> _Source_
II. Systems Description
- All three interconnects are full-duplex; the paper consistently reports unidirectional bandwidth in bits per second.
- Table I (June-2024 Top500 rankings: Alps #6, Leonardo #7, LUMI #5) summarizes per-system characteristics.
Table I — Main characteristics of the analyzed systems
| Feature | Alps (#6) | Leonardo (#7) | LUMI (#5) |
|---|---|---|---|
| CPU | 72-core NVIDIA Grace | 32-core Intel Ice Lake Xeon 8358 | 64-core AMD Trento EPYC 7A53 |
| GPU | 4× NVIDIA Hopper H100 (GH200) | 4× NVIDIA Ampere A100 (special SKU) | 4× AMD MI250X (8 GCDs) |
| NICs | 4× HPE Cray Cassini-1 200 Gb/s | 2× dual-port NVIDIA ConnectX-6 (4×100 Gb/s) | 4× HPE Cray Cassini-1 200 Gb/s |
| Intra-node | NVLink 4.0, 6×200 Gb/s per pair (1.2 Tb/s) | NVLink 3.0, 4×200 Gb/s per pair (800 Gb/s) | Infinity Fabric, 1–4 links of 400 Gb/s |
| Inter-node | Slingshot-11 (Dragonfly) | InfiniBand HDR (Dragonfly+) | Slingshot-11 (Dragonfly) |
| Software | Cray MPICH 8.1.28, libfabric 1.15.2, CUDA 12.3, aws-ofi-nccl plugin | Open MPI 4.1.4 (over UCX 1.13.0), CUDA 12.1 | Cray clang 16.0.1, Cray MPICH 8.1.27, libfabric 1.15.2, ROCm 5.7.1, aws-ofi-rccl plugin v1.4 |
II-A. Alps
- Alps is a 270 PFlop/s supercomputer at #6 on the June-2024 Top500, deployed by CSCS; the paper used the early-access "Santis" partition with up to 512 nodes, so some numbers may shift before production.

> _Record set_

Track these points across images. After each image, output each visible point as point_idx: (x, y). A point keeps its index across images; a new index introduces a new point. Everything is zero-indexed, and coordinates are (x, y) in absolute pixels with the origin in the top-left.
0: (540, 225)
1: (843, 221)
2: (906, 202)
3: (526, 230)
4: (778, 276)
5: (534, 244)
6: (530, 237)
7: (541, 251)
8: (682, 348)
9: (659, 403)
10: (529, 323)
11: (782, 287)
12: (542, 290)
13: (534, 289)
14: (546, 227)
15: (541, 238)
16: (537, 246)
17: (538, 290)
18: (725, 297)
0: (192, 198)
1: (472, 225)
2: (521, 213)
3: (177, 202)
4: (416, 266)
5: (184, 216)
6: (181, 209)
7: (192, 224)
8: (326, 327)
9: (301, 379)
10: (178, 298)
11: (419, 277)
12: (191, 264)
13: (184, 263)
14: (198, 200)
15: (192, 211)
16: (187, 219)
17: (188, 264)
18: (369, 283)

> _Required work_
Pick up the description of the Alps, Leonardo, and LUMI supercomputers right after its last sentence and keep writing it.

> _Written response_
- Node architecture: Four GH200 Grace Hopper Superchips per node, fully connected by NVLink 4.0; each pair has six 200 Gb/s links, totalling 1.2 Tb/s unidirectional between any GPU pair. Each GH200 carries 96 GB HBM3 plus 120 GB LPDDR5X. Each node is a single 8-domain NUMA system with 288 CPU cores and 4 GPUs.
- Inter-node: Each node has one HPE Cray Cassini-1 200 Gb/s NIC per GH200 and is connected through Slingshot-11 in a Dragonfly topology; each switch has 16 endpoint ports, 31 intra-group ports, and 17 inter-group ports.
II-B. Leonardo
- Leonardo is a 240 PFlop/s system at #7 on the June-2024 Top500, owned by EuroHPC and hosted at CINECA; the study uses the Booster partition (3,456 nodes).
- Node architecture: One Intel Xeon 8358 CPU and four NVIDIA A100 GPUs (13,824 GPUs system-wide), 512 GB CPU memory in 8 DDR4 slots, 64 GB HBM2e per GPU. Within a node, GPUs use NVLink 3.0 (four 200 Gb/s links per pair, 800 Gb/s total) and a per-GPU 256 Gb/s 16-lane PCIe Gen4 bus to the CPU and NIC.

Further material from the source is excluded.